Les Bee Gees ont vendu plus de 200 millions d’albums. Repérés par le producteur Robert Stigwood, ils n’étaient pas à l’origine «les chauffeurs de boîtes de nuit qu’ils vont devenir dans les années 1970, explique le site Slate.fr. Au contraire, au milieu des années 1960, alors que l’Angleterre est le centre gravitationnel de la pop, les Bee Gees marcheront dans les pas des Beatles, carrière que retrace très bien le New York Times avec beaucoup de sons, sinon inédits du moins oubliés, en liens hypertexte. Mais sic transit gloria mundi: après le succès de La Fièvre, «la carrière des Bee Gees ne pouvait que stagner. Il faut dire qu’ils ont tellement été associés au disco que la mort du style dans les années 1980 leur a été un peu fatale. Robin est devenu producteur, notamment de Barbra Streisand. Le groupe, lui, a vivoté et a continué à jouer et enregistrer, jusqu’à la mort de Maurice.» On avait d’ailleurs encore entendu Robin en récital sur une scène en février dernier, écrit le Guardian, qui lui consacre un hommage très complet.

Si le Bild allemand arrive à peine à croire à cette nouvelle en alignant les points d’exclamation, le Blick zurichois précise, lui, qu’il «est mort dans les bras de sa femme» et les internautes du Matin lausannois écrivent: «Merci Robin pour ma jeunesse»; «Jour de pluie et de tristesse, ça me rappelle les années 80, j’ai encore un CD dans une jolie boîte métallique, j’adorais les frères Gibb.

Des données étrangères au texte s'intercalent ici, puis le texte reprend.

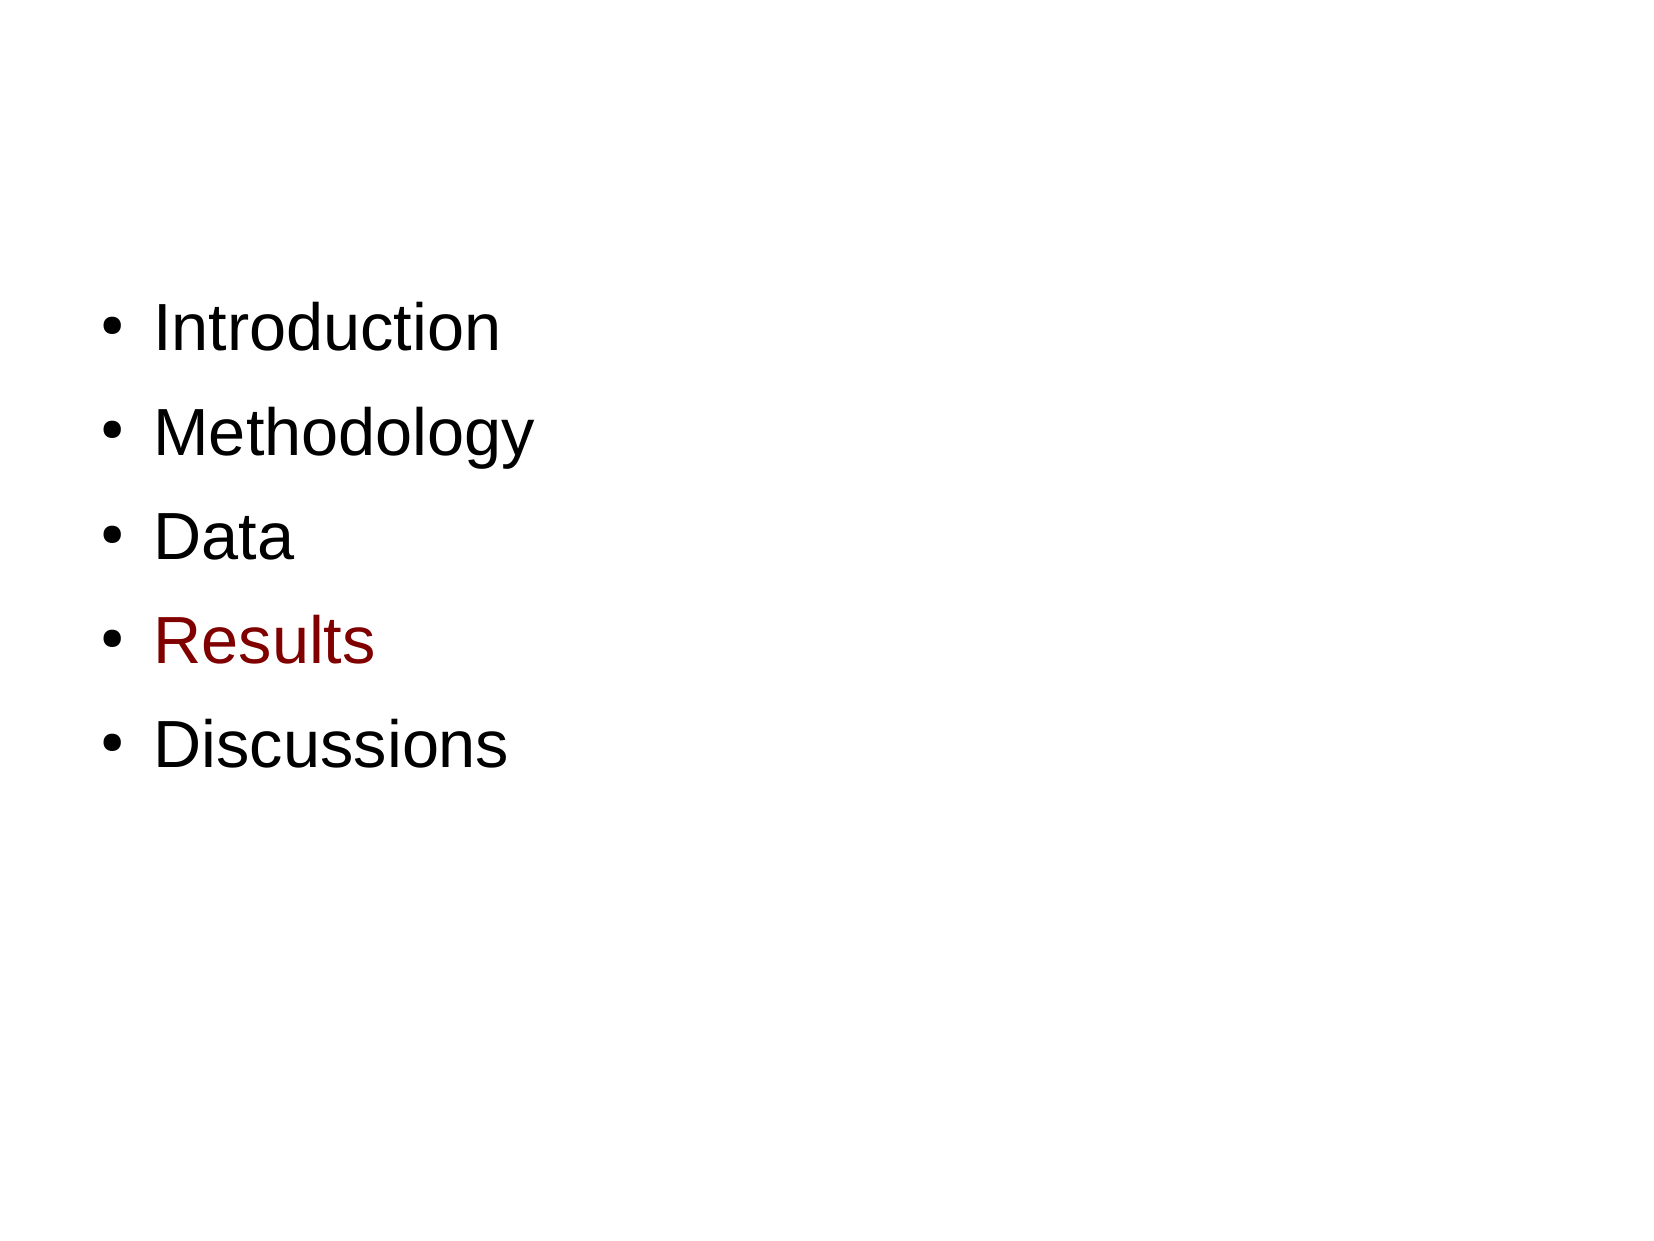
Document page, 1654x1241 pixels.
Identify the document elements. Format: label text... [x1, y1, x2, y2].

list Introduction Methodology Data Results Discussions [82, 290, 1571, 1010]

Paix à son âme»; Robin Gibb était le plus talentueux des frères Gibb même si ses frères Barry et Andy, grâce à leur physique plus avantageux, ont davantage capté l’attention du grand public. Les trois frères (Bee Gees) incarnaient l’harmonie vocale parfaite et peu de groupes ont connu un tel succès planétaire. La mort de Maurice avait scellé la fin d’un groupe mythique. Celle de Robin signe la fin d’une époque. RIP.»